According to Norman H. Holland, “people regress,” when communicating online, because, among other reasons, the physical distance from other users and the inability to interpret body language and physical reactions results in a lack of direct feedback.[9]

All of this rhetoric and why?  We have become a virtual social networking world where CMC is a necessary part of life.  So what can we do to make our exchanges in cyberspace health and positive and effectively communicate out thoughts, feelings and project our real selves as we communicate???

  1. Whether you like it or not..be ready and accept the fact that there is bajillion amounts of small talk.  About the weather, the color of a person's dog, my hair (like tonight), the peas that burnt on the stove and things like that.  Focus on commonalities in small talk when starting to form relationships with one another.  Be authentic and real with yourself.  Good online communicators will intuit your authenticity.
  2. Be clear, be direct, be concise.  When I taught Business Communication at the Undergraduate leve... I often told me students this motto, "Get in, get out and get going".  Be efficient but kind in your words.  Humour and sarcasm often get lost in the translation in virtual environments...as does meaning.  Write your posts on a separate page first and read them a few times before posting if you are not sure about how it will be interpreted.
  3. Make a person feel comfortable online.  Break out of the awkwardness and compliment and encourage others often to post how they feel postively.
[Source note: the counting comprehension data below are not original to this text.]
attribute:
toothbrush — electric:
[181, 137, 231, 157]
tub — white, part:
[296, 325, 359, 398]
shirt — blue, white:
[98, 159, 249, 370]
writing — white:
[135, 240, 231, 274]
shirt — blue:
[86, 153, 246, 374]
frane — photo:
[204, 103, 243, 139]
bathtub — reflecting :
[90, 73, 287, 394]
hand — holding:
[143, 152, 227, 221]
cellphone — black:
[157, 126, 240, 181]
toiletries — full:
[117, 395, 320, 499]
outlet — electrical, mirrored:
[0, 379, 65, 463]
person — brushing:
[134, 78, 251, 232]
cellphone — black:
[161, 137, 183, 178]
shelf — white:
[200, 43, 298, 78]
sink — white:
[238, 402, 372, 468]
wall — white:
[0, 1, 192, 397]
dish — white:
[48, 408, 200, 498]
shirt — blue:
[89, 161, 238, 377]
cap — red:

If they unintentionally offend you, private message them and request a conversation or chat session of possible to clear the air. RESIST THE URGE TO FLAME THEM.
  4. Respectfully disagree if you have to disagree on something.  Disagreeing with someone is MUCH better done in private than on a comment string.  Be respectful and take disagreements OFF LINE and INTO THE PRIVATE REALM.
  5. Just like we don't want people to drink and drive.  Don't social network under the influence!  I don't think I have to go into the reasons why that is the case.  Ever wake up with a social network hangover?  Not pretty-- AT ALL!
Those are just a few things to remember...and they are all common knowledge pretty much.

Bottom line.. the world has changed the way we communicate.  Good or bad we are an entire world made up of Facebook...and it's your choice how you choose to communicate there.  

Let's just say it's time we all SET the example instead of being the example those studies warn us about!

Over and out..from THIS virtual environment..... 

Happy Trails..and I'll be virtually seeing all of you around - (TM)


several excerpts have been taken my from '"Creating Connection Online" thesis - Written Sept, 1999-May, 2000.